TASK TO COMPLETE → Restate word for word the lines of the records below, starting at the line that contains "X135449283Y-129922397D03*" and ending at the line that contains "X147320000Y-106146600D03*", with both of those lines included and nothing else.

Data records:
********
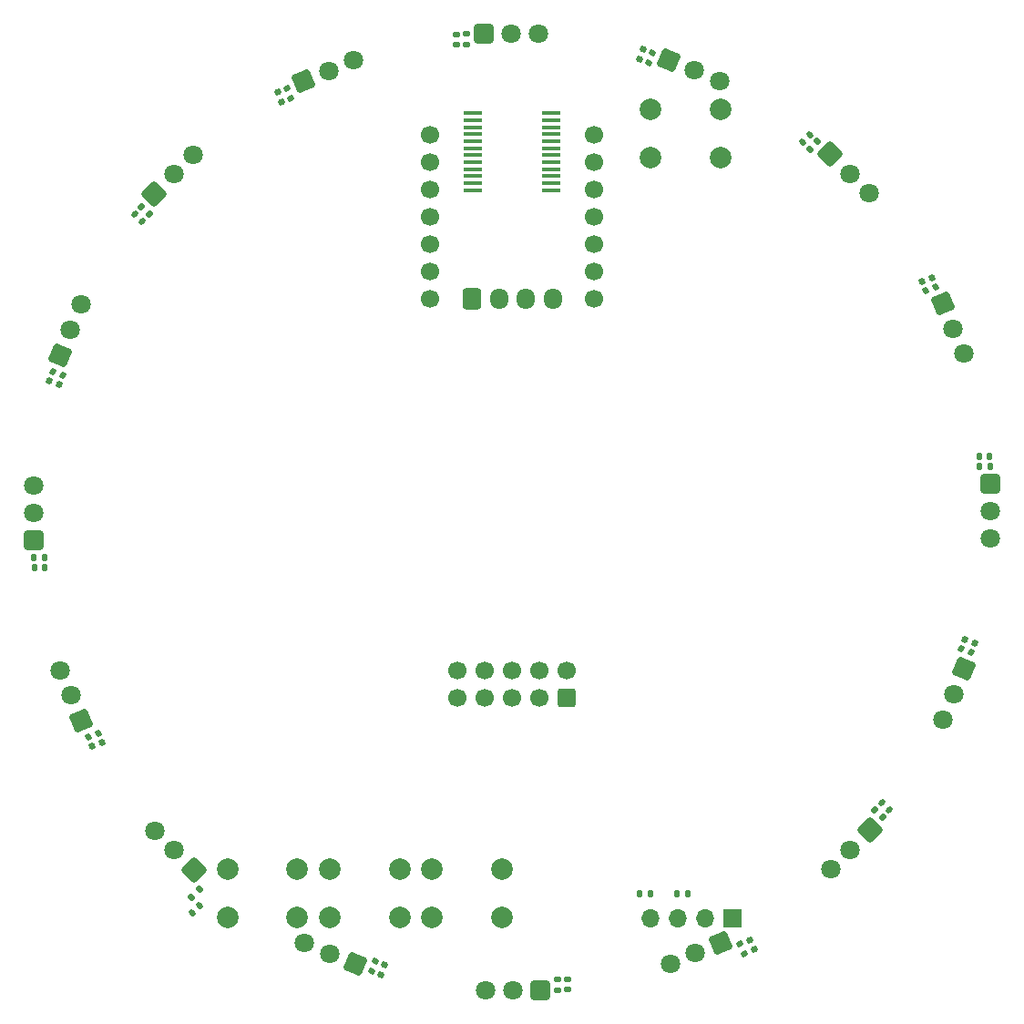
<source format=gbr>
%TF.GenerationSoftware,KiCad,Pcbnew,7.0.9*%
%TF.CreationDate,2024-06-22T15:13:25+09:00*%
%TF.ProjectId,Sensor,53656e73-6f72-42e6-9b69-6361645f7063,rev?*%
%TF.SameCoordinates,Original*%
%TF.FileFunction,Soldermask,Top*%
%TF.FilePolarity,Negative*%
%FSLAX46Y46*%
G04 Gerber Fmt 4.6, Leading zero omitted, Abs format (unit mm)*
G04 Created by KiCad (PCBNEW 7.0.9) date 2024-06-22 15:13:25*
%MOMM*%
%LPD*%
G01*
G04 APERTURE LIST*
G04 Aperture macros list*
%AMRoundRect*
0 Rectangle with rounded corners*
0 $1 Rounding radius*
0 $2 $3 $4 $5 $6 $7 $8 $9 X,Y pos of 4 corners*
0 Add a 4 corners polygon primitive as box body*
4,1,4,$2,$3,$4,$5,$6,$7,$8,$9,$2,$3,0*
0 Add four circle primitives for the rounded corners*
1,1,$1+$1,$2,$3*
1,1,$1+$1,$4,$5*
1,1,$1+$1,$6,$7*
1,1,$1+$1,$8,$9*
0 Add four rect primitives between the rounded corners*
20,1,$1+$1,$2,$3,$4,$5,0*
20,1,$1+$1,$4,$5,$6,$7,0*
20,1,$1+$1,$6,$7,$8,$9,0*
20,1,$1+$1,$8,$9,$2,$3,0*%
G04 Aperture macros list end*
%ADD10RoundRect,0.135000X0.135000X0.185000X-0.135000X0.185000X-0.135000X-0.185000X0.135000X-0.185000X0*%
%ADD11RoundRect,0.135000X-0.053927X-0.222580X0.195520X-0.119255X0.053927X0.222580X-0.195520X0.119255X0*%
%ADD12RoundRect,0.140000X0.021213X-0.219203X0.219203X-0.021213X-0.021213X0.219203X-0.219203X0.021213X0*%
%ADD13RoundRect,0.135000X-0.195520X-0.119255X0.053927X-0.222580X0.195520X0.119255X-0.053927X0.222580X0*%
%ADD14RoundRect,0.140000X0.140000X0.170000X-0.140000X0.170000X-0.140000X-0.170000X0.140000X-0.170000X0*%
%ADD15RoundRect,0.135000X-0.222580X0.053927X-0.119255X-0.195520X0.222580X-0.053927X0.119255X0.195520X0*%
%ADD16RoundRect,0.140000X-0.194399X-0.103484X0.064287X-0.210635X0.194399X0.103484X-0.064287X0.210635X0*%
%ADD17C,2.000000*%
%ADD18RoundRect,0.135000X-0.135000X-0.185000X0.135000X-0.185000X0.135000X0.185000X-0.135000X0.185000X0*%
%ADD19R,1.750000X0.450000*%
%ADD20RoundRect,0.135000X-0.119255X0.195520X-0.222580X-0.053927X0.119255X-0.195520X0.222580X0.053927X0*%
%ADD21RoundRect,0.135000X-0.226274X-0.035355X-0.035355X-0.226274X0.226274X0.035355X0.035355X0.226274X0*%
%ADD22RoundRect,0.140000X-0.064287X-0.210635X0.194399X-0.103484X0.064287X0.210635X-0.194399X0.103484X0*%
%ADD23RoundRect,0.140000X0.170000X-0.140000X0.170000X0.140000X-0.170000X0.140000X-0.170000X-0.140000X0*%
%ADD24RoundRect,0.140000X0.210635X-0.064287X0.103484X0.194399X-0.210635X0.064287X-0.103484X-0.194399X0*%
%ADD25RoundRect,0.140000X0.064287X0.210635X-0.194399X0.103484X-0.064287X-0.210635X0.194399X-0.103484X0*%
%ADD26RoundRect,0.135000X0.119255X-0.195520X0.222580X0.053927X-0.119255X0.195520X-0.222580X-0.053927X0*%
%ADD27R,1.700000X1.700000*%
%ADD28O,1.700000X1.700000*%
%ADD29RoundRect,0.135000X0.195520X0.119255X-0.053927X0.222580X-0.195520X-0.119255X0.053927X-0.222580X0*%
%ADD30RoundRect,0.140000X0.219203X0.021213X0.021213X0.219203X-0.219203X-0.021213X-0.021213X-0.219203X0*%
%ADD31RoundRect,0.135000X0.226274X0.035355X0.035355X0.226274X-0.226274X-0.035355X-0.035355X-0.226274X0*%
%ADD32RoundRect,0.140000X0.194399X0.103484X-0.064287X0.210635X-0.194399X-0.103484X0.064287X-0.210635X0*%
%ADD33RoundRect,0.135000X-0.035355X0.226274X-0.226274X0.035355X0.035355X-0.226274X0.226274X-0.035355X0*%
%ADD34RoundRect,0.140000X-0.170000X0.140000X-0.170000X-0.140000X0.170000X-0.140000X0.170000X0.140000X0*%
%ADD35RoundRect,0.140000X0.103484X-0.194399X0.210635X0.064287X-0.103484X0.194399X-0.210635X-0.064287X0*%
%ADD36RoundRect,0.140000X-0.103484X0.194399X-0.210635X-0.064287X0.103484X-0.194399X0.210635X0.064287X0*%
%ADD37RoundRect,0.140000X-0.219203X-0.021213X-0.021213X-0.219203X0.219203X0.021213X0.021213X0.219203X0*%
%ADD38RoundRect,0.135000X-0.185000X0.135000X-0.185000X-0.135000X0.185000X-0.135000X0.185000X0.135000X0*%
%ADD39RoundRect,0.135000X0.185000X-0.135000X0.185000X0.135000X-0.185000X0.135000X-0.185000X-0.135000X0*%
%ADD40RoundRect,0.140000X-0.140000X-0.170000X0.140000X-0.170000X0.140000X0.170000X-0.140000X0.170000X0*%
%ADD41C,1.700000*%
%ADD42RoundRect,0.135000X0.053927X0.222580X-0.195520X0.119255X-0.053927X-0.222580X0.195520X-0.119255X0*%
%ADD43RoundRect,0.250200X0.351669X0.849005X-0.849005X0.351669X-0.351669X-0.849005X0.849005X-0.351669X0*%
%ADD44C,1.800000*%
%ADD45RoundRect,0.250000X-0.600000X-0.725000X0.600000X-0.725000X0.600000X0.725000X-0.600000X0.725000X0*%
%ADD46O,1.700000X1.950000*%
%ADD47RoundRect,0.250200X0.849005X0.351669X-0.351669X0.849005X-0.849005X-0.351669X0.351669X-0.849005X0*%
%ADD48RoundRect,0.250200X-0.849005X0.351669X-0.351669X-0.849005X0.849005X-0.351669X0.351669X0.849005X0*%
%ADD49RoundRect,0.250200X-0.351669X-0.849005X0.849005X-0.351669X0.351669X0.849005X-0.849005X0.351669X0*%
%ADD50RoundRect,0.250000X0.600000X-0.600000X0.600000X0.600000X-0.600000X0.600000X-0.600000X-0.600000X0*%
%ADD51RoundRect,0.250200X0.918956X0.000000X0.000000X0.918956X-0.918956X0.000000X0.000000X-0.918956X0*%
%ADD52RoundRect,0.250200X-0.649800X-0.649800X0.649800X-0.649800X0.649800X0.649800X-0.649800X0.649800X0*%
%ADD53RoundRect,0.250200X-0.918956X0.000000X0.000000X-0.918956X0.918956X0.000000X0.000000X0.918956X0*%
%ADD54RoundRect,0.250200X0.000000X0.918956X-0.918956X0.000000X0.000000X-0.918956X0.918956X0.000000X0*%
%ADD55RoundRect,0.250200X-0.351669X0.849005X-0.849005X-0.351669X0.351669X-0.849005X0.849005X0.351669X0*%
%ADD56RoundRect,0.250200X-0.849005X-0.351669X0.351669X-0.849005X0.849005X0.351669X-0.351669X0.849005X0*%
%ADD57RoundRect,0.250200X0.351669X-0.849005X0.849005X0.351669X-0.351669X0.849005X-0.849005X-0.351669X0*%
%ADD58RoundRect,0.250200X0.649800X0.649800X-0.649800X0.649800X-0.649800X-0.649800X0.649800X-0.649800X0*%
%ADD59RoundRect,0.250200X-0.649800X0.649800X-0.649800X-0.649800X0.649800X-0.649800X0.649800X0.649800X0*%
%ADD60RoundRect,0.250200X0.649800X-0.649800X0.649800X0.649800X-0.649800X0.649800X-0.649800X-0.649800X0*%
%ADD61RoundRect,0.250200X0.849005X-0.351669X0.351669X0.849005X-0.849005X0.351669X-0.351669X-0.849005X0*%
%ADD62RoundRect,0.250200X0.000000X-0.918956X0.918956X0.000000X0.000000X0.918956X-0.918956X0.000000X0*%
G04 APERTURE END LIST*
D10*
%TO.C,R5*%
X196819000Y-84599799D03*
X195799000Y-84599799D03*
%TD*%
D11*
%TO.C,R13*%
X112995180Y-109807796D03*
X113937538Y-109417458D03*
%TD*%
D12*
%TO.C,C14*%
X122647389Y-126120211D03*
X123326211Y-125441389D03*
%TD*%
D13*
%TO.C,R11*%
X109729206Y-75810963D03*
X110671564Y-76201301D03*
%TD*%
D14*
%TO.C,C12*%
X108970999Y-94048600D03*
X108010999Y-94048600D03*
%TD*%
D15*
%TO.C,R8*%
X173591631Y-129018021D03*
X173981969Y-129960379D03*
%TD*%
D16*
%TO.C,C6*%
X194506078Y-100699385D03*
X195393002Y-101066761D03*
%TD*%
D17*
%TO.C,SW4*%
X151484400Y-126532200D03*
X144984400Y-126532200D03*
X151484400Y-122032200D03*
X144984400Y-122032200D03*
%TD*%
D18*
%TO.C,R17*%
X164234400Y-124358400D03*
X165254400Y-124358400D03*
%TD*%
D19*
%TO.C,U17*%
X156000000Y-58947000D03*
X156000000Y-58297000D03*
X156000000Y-57647000D03*
X156000000Y-56997000D03*
X156000000Y-56347000D03*
X156000000Y-55697000D03*
X156000000Y-55047000D03*
X156000000Y-54397000D03*
X156000000Y-53747000D03*
X156000000Y-53097000D03*
X156000000Y-52447000D03*
X156000000Y-51797000D03*
X148800000Y-51797000D03*
X148800000Y-52447000D03*
X148800000Y-53097000D03*
X148800000Y-53747000D03*
X148800000Y-54397000D03*
X148800000Y-55047000D03*
X148800000Y-55697000D03*
X148800000Y-56347000D03*
X148800000Y-56997000D03*
X148800000Y-57647000D03*
X148800000Y-58297000D03*
X148800000Y-58947000D03*
%TD*%
D20*
%TO.C,R2*%
X165456037Y-46196208D03*
X165065699Y-47138566D03*
%TD*%
D17*
%TO.C,SW2*%
X141958200Y-126521600D03*
X135458200Y-126521600D03*
X141958200Y-122021600D03*
X135458200Y-122021600D03*
%TD*%
D21*
%TO.C,R10*%
X117973657Y-60475390D03*
X118694905Y-61196638D03*
%TD*%
D17*
%TO.C,SW1*%
X171804400Y-55920200D03*
X165304400Y-55920200D03*
X171804400Y-51420200D03*
X165304400Y-51420200D03*
%TD*%
D15*
%TO.C,R9*%
X131459204Y-49462180D03*
X131849542Y-50404538D03*
%TD*%
D22*
%TO.C,C4*%
X190540253Y-67460267D03*
X191427177Y-67092891D03*
%TD*%
D23*
%TO.C,C1*%
X147218400Y-45438000D03*
X147218400Y-44478000D03*
%TD*%
D24*
%TO.C,C9*%
X130993267Y-50726747D03*
X130625891Y-49839823D03*
%TD*%
D25*
%TO.C,C13*%
X114259747Y-110273733D03*
X113372823Y-110641109D03*
%TD*%
D26*
%TO.C,R15*%
X139343962Y-131537794D03*
X139734300Y-130595436D03*
%TD*%
D12*
%TO.C,C3*%
X179444997Y-54494115D03*
X180123819Y-53815293D03*
%TD*%
D27*
%TO.C,Brd1*%
X172847000Y-126619000D03*
D28*
X170307000Y-126619000D03*
X167767000Y-126619000D03*
X165227000Y-126619000D03*
%TD*%
D29*
%TO.C,R6*%
X195070793Y-101923036D03*
X194128435Y-101532698D03*
%TD*%
D30*
%TO.C,C10*%
X118027114Y-61822003D03*
X117348292Y-61143181D03*
%TD*%
D31*
%TO.C,R7*%
X186826343Y-117258609D03*
X186105095Y-116537361D03*
%TD*%
D32*
%TO.C,C11*%
X110293922Y-77034615D03*
X109406998Y-76667239D03*
%TD*%
D33*
%TO.C,R14*%
X123347424Y-123946976D03*
X122626176Y-124668224D03*
%TD*%
D34*
%TO.C,C16*%
X157581600Y-132296001D03*
X157581600Y-133256001D03*
%TD*%
D35*
%TO.C,C2*%
X164232385Y-46760923D03*
X164599761Y-45873999D03*
%TD*%
D36*
%TO.C,C15*%
X140567615Y-130973078D03*
X140200239Y-131860002D03*
%TD*%
D37*
%TO.C,C7*%
X186772886Y-115911997D03*
X187451708Y-116590819D03*
%TD*%
D38*
%TO.C,R1*%
X148132800Y-44448000D03*
X148132800Y-45468000D03*
%TD*%
D24*
%TO.C,C8*%
X174884888Y-129526262D03*
X174517512Y-128639338D03*
%TD*%
D10*
%TO.C,R18*%
X168761600Y-124307600D03*
X167741600Y-124307600D03*
%TD*%
D39*
%TO.C,R16*%
X156667201Y-133286002D03*
X156667201Y-132266002D03*
%TD*%
D40*
%TO.C,C5*%
X195829001Y-83685400D03*
X196789001Y-83685400D03*
%TD*%
D18*
%TO.C,R12*%
X107980998Y-93134201D03*
X109000998Y-93134201D03*
%TD*%
D41*
%TO.C,U18*%
X144780000Y-53848000D03*
X144780000Y-56388000D03*
X144780000Y-58928000D03*
X144780000Y-61468000D03*
X144780000Y-64008000D03*
X144780000Y-66548000D03*
X144780000Y-69088000D03*
X160020000Y-69088000D03*
X160020000Y-66548000D03*
X160020000Y-64008000D03*
X160020000Y-61468000D03*
X160020000Y-58928000D03*
X160020000Y-56388000D03*
X160020000Y-53848000D03*
%TD*%
D17*
%TO.C,SW3*%
X132459800Y-126532200D03*
X125959800Y-126532200D03*
X132459800Y-122032200D03*
X125959800Y-122032200D03*
%TD*%
D42*
%TO.C,R4*%
X191804818Y-67926205D03*
X190862460Y-68316543D03*
%TD*%
D33*
%TO.C,R3*%
X180791609Y-54440658D03*
X180070361Y-55161906D03*
%TD*%
D43*
%TO.C,U8*%
X171791237Y-128911501D03*
D44*
X169444583Y-129883517D03*
X167097929Y-130855533D03*
%TD*%
D45*
%TO.C,U19*%
X148675400Y-69032800D03*
D46*
X151175400Y-69032800D03*
X153675400Y-69032800D03*
X156175400Y-69032800D03*
%TD*%
D47*
%TO.C,U10*%
X137795937Y-130894413D03*
D44*
X135449283Y-129922397D03*
X133102629Y-128950381D03*
%TD*%
D48*
%TO.C,U4*%
X192444501Y-69475763D03*
D44*
X193416517Y-71822417D03*
X194388533Y-74169071D03*
%TD*%
D49*
%TO.C,U16*%
X133008763Y-48822499D03*
D44*
X135355417Y-47850483D03*
X137702071Y-46878467D03*
%TD*%
D50*
%TO.C,J1*%
X157480000Y-106146600D03*
D41*
X157480000Y-103606600D03*
X154940000Y-106146600D03*
X154940000Y-103606600D03*
X152400000Y-106146600D03*
X152400000Y-103606600D03*
X149860000Y-106146600D03*
X149860000Y-103606600D03*
X147320000Y-106146600D03*
X147320000Y-103606600D03*
%TD*%
D51*
%TO.C,U11*%
X122824410Y-122106534D03*
D44*
X121028359Y-120310483D03*
X119232308Y-118514432D03*
%TD*%
D52*
%TO.C,U1*%
X149809200Y-44450000D03*
D44*
X152349200Y-44450000D03*
X154889200Y-44450000D03*
%TD*%
D53*
%TO.C,U3*%
X181975590Y-55627466D03*
D44*
X183771641Y-57423517D03*
X185567692Y-59219568D03*
%TD*%
D54*
%TO.C,U7*%
X185639534Y-118442590D03*
D44*
X183843483Y-120238641D03*
X182047432Y-122034692D03*
%TD*%
D55*
%TO.C,U6*%
X194427413Y-103471063D03*
D44*
X193455397Y-105817717D03*
X192483381Y-108164371D03*
%TD*%
D56*
%TO.C,U2*%
X167004063Y-46839587D03*
D44*
X169350717Y-47811603D03*
X171697371Y-48783619D03*
%TD*%
D57*
%TO.C,U14*%
X110372587Y-74262937D03*
D44*
X111344603Y-71916283D03*
X112316619Y-69569629D03*
%TD*%
D58*
%TO.C,U9*%
X154990800Y-133284000D03*
D44*
X152450800Y-133284000D03*
X149910800Y-133284000D03*
%TD*%
D59*
%TO.C,U5*%
X196817000Y-86276200D03*
D44*
X196817000Y-88816200D03*
X196817000Y-91356200D03*
%TD*%
D60*
%TO.C,U13*%
X107983000Y-91457800D03*
D44*
X107983000Y-88917800D03*
X107983000Y-86377800D03*
%TD*%
D61*
%TO.C,U12*%
X112355499Y-108258237D03*
D44*
X111383483Y-105911583D03*
X110411467Y-103564929D03*
%TD*%
D62*
%TO.C,U15*%
X119160466Y-59291410D03*
D44*
X120956517Y-57495359D03*
X122752568Y-55699308D03*
%TD*%
M02*

</source>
********
SOLUTION →
X135449283Y-129922397D03*
X133102629Y-128950381D03*
%TD*%
D48*
%TO.C,U4*%
X192444501Y-69475763D03*
D44*
X193416517Y-71822417D03*
X194388533Y-74169071D03*
%TD*%
D49*
%TO.C,U16*%
X133008763Y-48822499D03*
D44*
X135355417Y-47850483D03*
X137702071Y-46878467D03*
%TD*%
D50*
%TO.C,J1*%
X157480000Y-106146600D03*
D41*
X157480000Y-103606600D03*
X154940000Y-106146600D03*
X154940000Y-103606600D03*
X152400000Y-106146600D03*
X152400000Y-103606600D03*
X149860000Y-106146600D03*
X149860000Y-103606600D03*
X147320000Y-106146600D03*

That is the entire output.